What the exercise asks: Pictures are to be omitted, and every entry below is to be restated exactly.
***
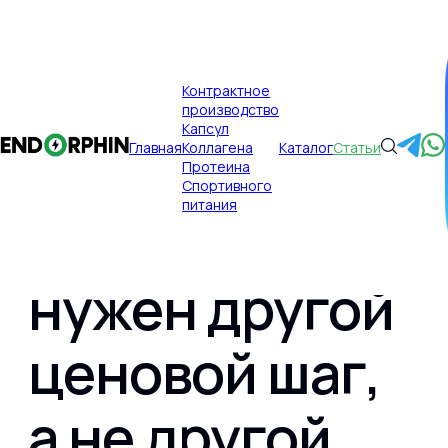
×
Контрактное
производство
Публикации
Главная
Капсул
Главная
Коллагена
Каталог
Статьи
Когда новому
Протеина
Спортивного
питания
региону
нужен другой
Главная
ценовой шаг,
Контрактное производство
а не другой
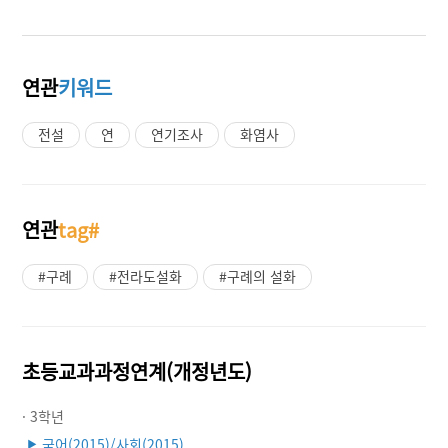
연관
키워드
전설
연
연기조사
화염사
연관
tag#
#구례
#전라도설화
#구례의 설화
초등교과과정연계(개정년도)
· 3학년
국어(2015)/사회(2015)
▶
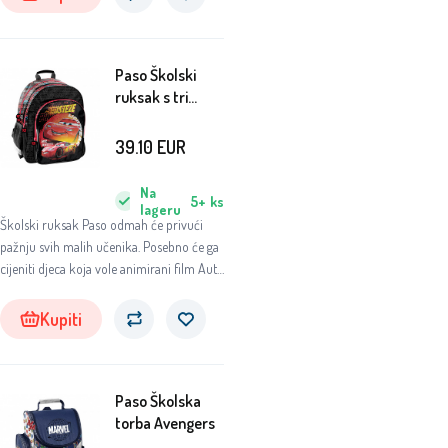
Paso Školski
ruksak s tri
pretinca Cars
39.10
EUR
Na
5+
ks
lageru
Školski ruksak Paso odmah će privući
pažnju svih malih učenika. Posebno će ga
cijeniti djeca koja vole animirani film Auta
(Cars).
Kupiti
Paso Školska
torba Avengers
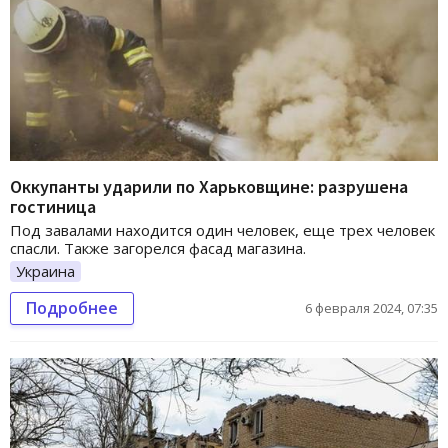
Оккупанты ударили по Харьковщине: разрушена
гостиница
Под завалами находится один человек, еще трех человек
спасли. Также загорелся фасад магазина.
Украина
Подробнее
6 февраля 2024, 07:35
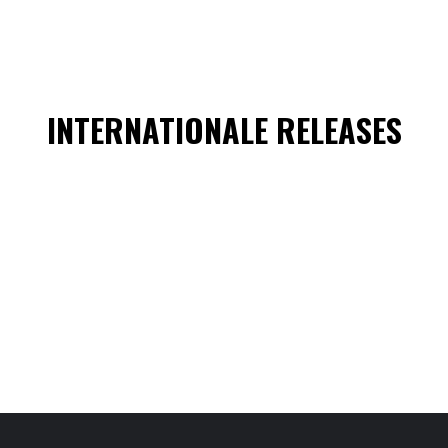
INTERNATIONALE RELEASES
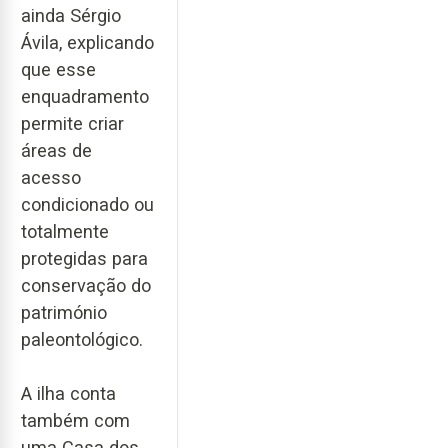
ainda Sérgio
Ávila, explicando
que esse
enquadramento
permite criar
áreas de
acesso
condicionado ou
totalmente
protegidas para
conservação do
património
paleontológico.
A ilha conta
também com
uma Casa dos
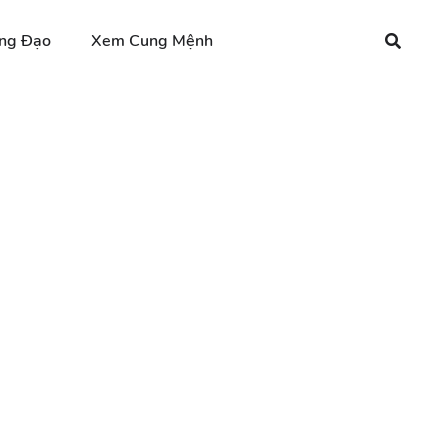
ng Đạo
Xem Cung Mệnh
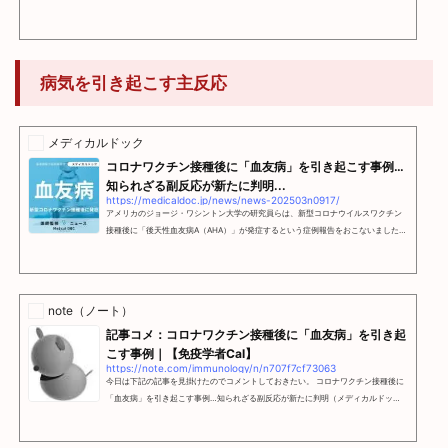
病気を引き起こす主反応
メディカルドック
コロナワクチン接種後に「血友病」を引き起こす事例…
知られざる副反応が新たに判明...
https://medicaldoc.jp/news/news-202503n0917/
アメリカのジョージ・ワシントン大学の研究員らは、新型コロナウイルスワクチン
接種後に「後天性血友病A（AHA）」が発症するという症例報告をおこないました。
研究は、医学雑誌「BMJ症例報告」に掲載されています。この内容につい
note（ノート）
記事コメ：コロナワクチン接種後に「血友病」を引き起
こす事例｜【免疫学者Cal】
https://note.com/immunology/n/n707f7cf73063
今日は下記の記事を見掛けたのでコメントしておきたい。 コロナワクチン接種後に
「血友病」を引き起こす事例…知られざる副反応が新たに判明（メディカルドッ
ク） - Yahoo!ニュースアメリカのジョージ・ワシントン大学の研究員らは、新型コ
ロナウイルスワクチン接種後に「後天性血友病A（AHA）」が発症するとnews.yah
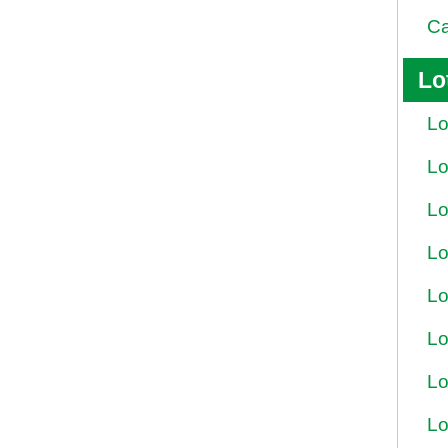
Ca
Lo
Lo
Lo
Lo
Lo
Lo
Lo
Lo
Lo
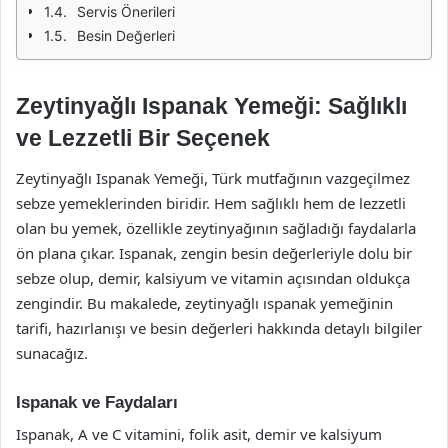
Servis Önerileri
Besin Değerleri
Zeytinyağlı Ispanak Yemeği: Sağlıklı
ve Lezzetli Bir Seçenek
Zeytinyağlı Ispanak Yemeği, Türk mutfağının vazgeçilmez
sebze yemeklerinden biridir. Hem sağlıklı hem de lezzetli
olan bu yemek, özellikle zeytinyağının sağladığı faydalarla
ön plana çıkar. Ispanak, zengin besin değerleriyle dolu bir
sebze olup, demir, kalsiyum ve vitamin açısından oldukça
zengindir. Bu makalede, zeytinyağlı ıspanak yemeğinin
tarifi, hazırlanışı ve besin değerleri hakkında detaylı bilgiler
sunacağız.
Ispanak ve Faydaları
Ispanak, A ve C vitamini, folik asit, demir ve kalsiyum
***
Response area:
×
Контрактное
производство
Публикации
Главная
Капсул
Главная
Коллагена
Каталог
Статьи
Когда новому
Протеина
Спортивного
питания
региону
нужен другой
Главная
ценовой шаг,
Контрактное производство
а не другой
연관
키워드
전설
연
연기조사
화염사
연관
tag#
#구례
#전라도설화
#구례의 설화
초등교과과정연계(개정년도)
· 3학년
국어(2015)/사회(2015)
▶
Paso Školski
ruksak s tri
pretinca Cars
39.10
EUR
Na
5+
ks
lageru
Školski ruksak Paso odmah će privući
pažnju svih malih učenika. Posebno će ga
cijeniti djeca koja vole animirani film Auta
(Cars).
Kupiti
Paso Školska
torba Avengers
Оккупанты ударили по Харьковщине: разрушена
гостиница
Под завалами находится один человек, еще трех человек
спасли. Также загорелся фасад магазина.
Украина
Подробнее
6 февраля 2024, 07:35
INTERNATIONALE RELEASES
ainda Sérgio
Ávila, explicando
que esse
enquadramento
permite criar
áreas de
acesso
condicionado ou
totalmente
protegidas para
conservação do
património
paleontológico.
A ilha conta
também com
uma Casa dos
ng Đạo
Xem Cung Mệnh
病気を引き起こす主反応
メディカルドック
コロナワクチン接種後に「血友病」を引き起こす事例…
知られざる副反応が新たに判明...
https://medicaldoc.jp/news/news-202503n0917/
アメリカのジョージ・ワシントン大学の研究員らは、新型コロナウイルスワクチン
接種後に「後天性血友病A（AHA）」が発症するという症例報告をおこないました。
研究は、医学雑誌「BMJ症例報告」に掲載されています。この内容につい
note（ノート）
記事コメ：コロナワクチン接種後に「血友病」を引き起
こす事例｜【免疫学者Cal】
https://note.com/immunology/n/n707f7cf73063
今日は下記の記事を見掛けたのでコメントしておきたい。 コロナワクチン接種後に
「血友病」を引き起こす事例…知られざる副反応が新たに判明（メディカルドッ
ク） - Yahoo!ニュースアメリカのジョージ・ワシントン大学の研究員らは、新型コ
ロナウイルスワクチン接種後に「後天性血友病A（AHA）」が発症するとnews.yah
Ca
Lo
Lo
Lo
Lo
Lo
Lo
Lo
Lo
Lo
Servis Önerileri
Besin Değerleri
Zeytinyağlı Ispanak Yemeği: Sağlıklı
ve Lezzetli Bir Seçenek
Zeytinyağlı Ispanak Yemeği, Türk mutfağının vazgeçilmez
sebze yemeklerinden biridir. Hem sağlıklı hem de lezzetli
olan bu yemek, özellikle zeytinyağının sağladığı faydalarla
ön plana çıkar. Ispanak, zengin besin değerleriyle dolu bir
sebze olup, demir, kalsiyum ve vitamin açısından oldukça
zengindir. Bu makalede, zeytinyağlı ıspanak yemeğinin
tarifi, hazırlanışı ve besin değerleri hakkında detaylı bilgiler
sunacağız.
Ispanak ve Faydaları
Ispanak, A ve C vitamini, folik asit, demir ve kalsiyum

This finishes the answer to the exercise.